Spreadsheets are discovered
The machine came with a word processor and we had a copy  on floppy disk of the delightfully elegant VisiCalc one of the early spread sheets. We immediately put our budget numbers up on VisiCalc. This meant we didn’t have to send in our numbers for data entry to the Information Processing Department. If we had to do a report we simply printed it out and sent to my boss. Life was simple and fun without the Information Services Department and my boss thought our reports were “very timely and useful”.
Next we started to do word processing and since we were an editorial office we could see the virtue of “capturing our own keystrokes” because we now could take a floppy disk down to Monolino and get them to print off a perfectly edited version of our typesetting to paste up. We saved time and big bucks having to endlessly proof typesetting galleys for all the publications we were doing. We soon realized that our typewriters were passé. Our innovation pleased Monolino who lionized us as the “perfect customer already well advanced into the Information Age.” 
Trouble looms...turf wars
One day we had a visit from the Information Processing Department’s manager who was quite annoyed with us.”You don’t send us any work to enter into the computer system?” he whined. We explained that we now did it ourselves on the Apple II. He was not amused. “We are the processors of company information..you can’t do our work on that thing”, (indicating our Apple II with an accusing finger). We tried to reason with him. His answer: “I’ll have to take this up with higher authority”.
He did take it up with a higher authority. The chief accountant was equally unamused with us. My boss came to our defence but the advocates for centralized authority of data finally won. The compromise: we could keep the word processing part of our “personal computing” but numbers for budgets and sales had to still go to the Information Systems Department. 
Learning a living1
However the rot had set in.We still did our spreadsheets for our daily use. Other managers came to see our innovation and before long more personal computers began to be seen everywhere in the office. We advanced our editorial systems with another Apple II and very soon our IBM Selectric typewriters began to gather dust.

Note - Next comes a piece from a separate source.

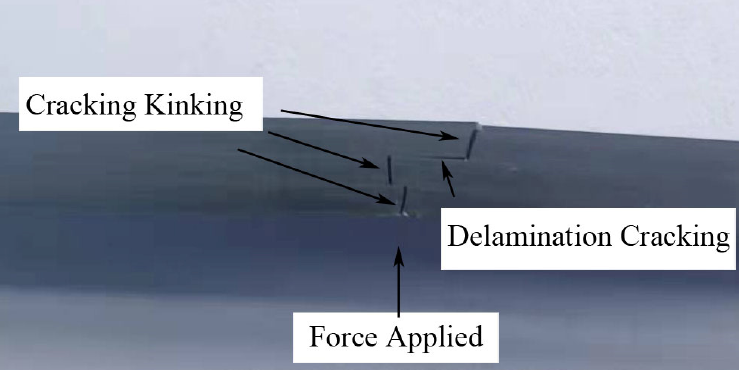
Figure 7. Optical image of the side-view of the gradual-layered sample after the three-point-bending test.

Before we moved to even more advanced systems from Apple in 1980 we had begun to work with HyperText and Educational Authoring software packages as part of our commitment to developing our personal computing skills. This took us into exploring early videotext and teletext services at BBC and by 1982 we were deep into the experimental application of Canada’s Telidon technology which of course led us ultimately to on-line experiments which led us on a very intriguing trail towards the World Wide Web. Truly we were “learning a living”.
© Copyright 2011, Tom Thorne, All Rights Reserved
  1. “Learning a living”: Marshall McLuhan used this term for the first time in 1964 in his seminal book Understanding Media: The Extensions of Man as the title of his chapter on education in an Information age.